# DATASET EXCERPTS:
▽

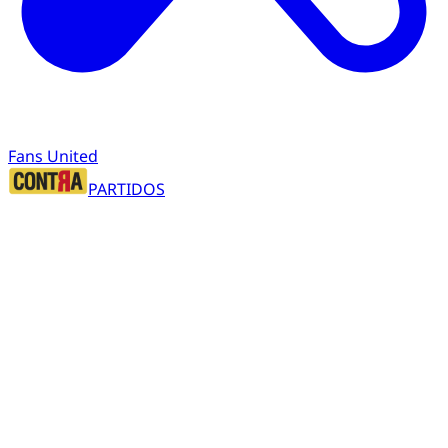
Fans United
PARTIDOS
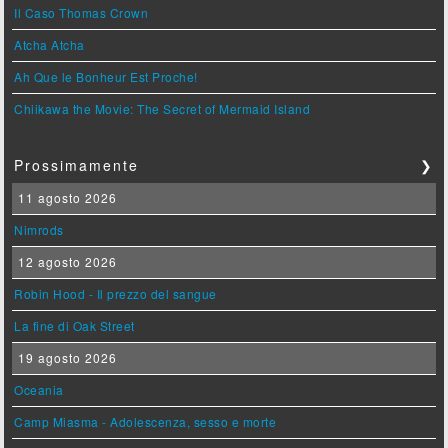
Il Caso Thomas Crown
Atcha Atcha
Ah Que le Bonheur Est Proche!
Chiikawa the Movie: The Secret of Mermaid Island
Prossimamente
❯
11 agosto 2026
Nimrods
12 agosto 2026
Robin Hood - Il prezzo del sangue
La fine di Oak Street
19 agosto 2026
Oceania
Camp Miasma - Adolescenza, sesso e morte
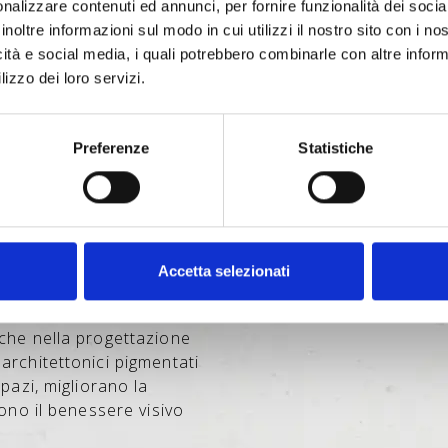
nalizzare contenuti ed annunci, per fornire funzionalità dei socia
anche una scelta
inoltre informazioni sul modo in cui utilizzi il nostro sito con i n
Gli ossidi di ferro, di
icità e social media, i quali potrebbero combinarle con altre inform
processi produttivi
lizzo dei loro servizi.
ssici e compatibili con le
 una maggiore durabilità,
Preferenze
Statistiche
terventi correttivi: un
 e a un’edilizia più
Accetta selezionati
nche nella progettazione
 architettonici pigmentati
spazi, migliorano la
cono il benessere visivo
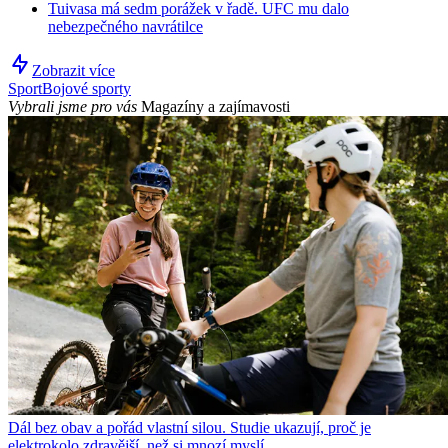
Tuivasa má sedm porážek v řadě. UFC mu dalo
nebezpečného navrátilce
Zobrazit více
Sport
Bojové sporty
Vybrali jsme pro vás
Magazíny a zajímavosti
Dál bez obav a pořád vlastní silou. Studie ukazují, proč je
elektrokolo zdravější, než si mnozí myslí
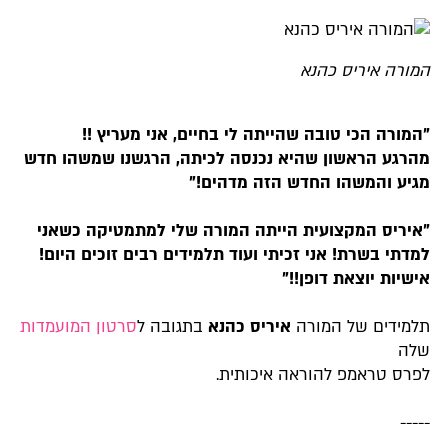
המורה איריס כהנא
"ה
מורה הכי טובה שהייתה לי בחיים, אני
מעריץ !!
מהרגע הראשון שהיא נכנסה לכיתה, הרגשנו שמשהו חדש
מגיע
והמשהו החדש הזה מדהים!"
"א
יריס המקצועית הייתה המורה שלי למתמטיקה כשאני
למדתי בשרת! אני זכיתי ועוד תלמידים רבים זוכים היום!
אישיות יוצאת
דופן!!"
תלמידים של המורה
איריס כהנא
בתגובה ל
סרטון המועמדות
שלה
לפרס טראמפ להוראה איכותית.
-----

△

# HOW TO COMPLETE THIS TASK:
The string "תלמידים" may appear in lines of the entries above. Say how many such lines there are, as a number only.

# EXERCISE OUTPUT:
2